Hyperthreading hurts 5.3?

Wed Jan 12 13:29:55 PST 2005

     On Wed, 12 Jan 2005 18:45:56 +0100 Anthony Atkielski
<atkielski.anthony at wanadoo.fr> wrote:

>Scott Bennett writes:
>
>SB>      Well, no, not exactly.  The dual-cored CPUs share certain resources
>SB> on the chip that are not shared in a multi-CPU situation, and that sharing
>SB> means certain operations have to be handled differently.  An MP setup has
>SB> separate cache and TLB managment in each CPU ...
>
>What's TLB?

     Translation Lookaside Buffer.  (I know.  It's a weird name.  I think
its origin was at IBM, which would explain the weirdness completely.)  Its
a collection of registers that contains the results of the most recent
address translations.  These results are kept around in order to avoid
going through the full address translation process for addresses in pages
for which address translation has already occurred.  It's a big time-saver.
When a virtual address is encountered that isn't in the TLB, then address
translation proceeds from scratch, and the result replaces the least recently
used entry in the TLB.
>
>SB> ... whereas P4 w/HT logical processors share this memory management
>SB> circuitry. Alteration of a cache line requires notification of the
>SB> other processor(s) in an MP situation to mark any corresponding line
>SB> in its(their) cache(s) because multiple separate caches are
>SB> involved, but notification is not necessary in the P4 w/HT situation
>SB> because it's the same cache being seen by both logical processors.
>SB>      Alteration/invalidation of TLB entries requires notification to
>SB> invalidate in an MP, so that the other CPU(s) can purge any corresponding TLB
>SB> entries it(they) may have, but notification is not required in the P4 w/HT
>SB> situation because both logical processors are refering to the same TLB.  Again,
>SB> unnecessary purging would be a performance hit.
>SB>      There must be some special handling of TLB entries in the P4 w/HT that
>SB> I haven't seen documented.  (There almost certainly is documentation; I just
>SB> haven't seen it yet.)  There must be some way to distinguish between TLB
>SB> entries filled per orders of one logical processor from those filled per
>SB> orders of the other logical processor.  If there weren't, then one logical
>SB> processor would use TLB entries for the address space running on the other
>SB> logical processor, which would, of course, be Very Bad.  But, to improve
>SB> performance, there should be some way to share TLBs for the case of two
>SB> threads running concurrently in the same address space.  If anyone reading
>SB> this knows the details of how this is handled in these chips, please post them
>SB> here.
>
>>From what you say and from what I've read today, it sounds like
>hyperthreading comes close to providing two separate processors for
>heterogenous system loads (where each hyperthread is using slightly
>different processor resources at any given instant), but it may not buy
>much of anything for massively parallel compute-bound work, since both
>threads may want nearly the same things at the same time and will thus
>effectively be forced to spend a lot of time waiting for each other.

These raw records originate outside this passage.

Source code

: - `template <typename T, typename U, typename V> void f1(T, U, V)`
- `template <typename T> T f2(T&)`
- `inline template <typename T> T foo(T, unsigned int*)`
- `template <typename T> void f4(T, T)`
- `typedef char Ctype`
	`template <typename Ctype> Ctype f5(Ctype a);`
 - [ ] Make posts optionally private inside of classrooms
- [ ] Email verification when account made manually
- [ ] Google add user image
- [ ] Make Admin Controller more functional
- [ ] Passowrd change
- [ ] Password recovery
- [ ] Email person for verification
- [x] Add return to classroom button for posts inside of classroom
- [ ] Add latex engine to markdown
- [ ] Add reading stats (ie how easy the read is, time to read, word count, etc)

     I think that's probably close to the truth.  For logic and number
crunching, the two logical processors can proceed in parallel.  But they
will compete for any non-register memory access, for address translation
time, and possibly other resources.  I notice that the 5.2.1 boot messages
refer to the second core as an AP, which I'm guessing stands for "attached
processor".  If that guess is correct, then it means that only the first
core is able to perform certain functions, and the AP core has to get the
first core to do those things for it when it needs them done.  Typically,
such restricted functions include things like starting I/O operations,
handling I/O interrupts, setting the system clock, etc.  Whether these
restrictions are the actual ones, if there are any at all, in this
situation, I do not know.
>
>Fortunately, my server has a very mixed load, as one would expect for a
>generic domain server, so hopefully it will profit from hyperthreading.
>
     What Intel claims is essentially that the HT-enabled CPUs allow
snappier responses in interactive processes when a CPU-bound process is
running.

>And hopefully no weird stuff will happen because I've turned on HT
>(although offhand I'm not sure what would happen, unless there are
>hidden hardware conflicts or something specific and software-visible
>about HT in normal operation that might expose a bug).  I'm not sure
>that I see how HT could affect Serial ATA disks, for example, any more
>than having two separate physical processors would.
>


                                  Scott Bennett, Comm. ASMELG, CFIAG
**********************************************************************
* Internet:       bennett at cs.niu.edu                              *
*--------------------------------------------------------------------*
* "A well regulated and disciplined militia, is at all times a good  *
* objection to the introduction of that bane of all free governments *
* -- a standing army."                                               *
*    -- Gov. John Hancock, New York Journal, 28 January 1790         *
**********************************************************************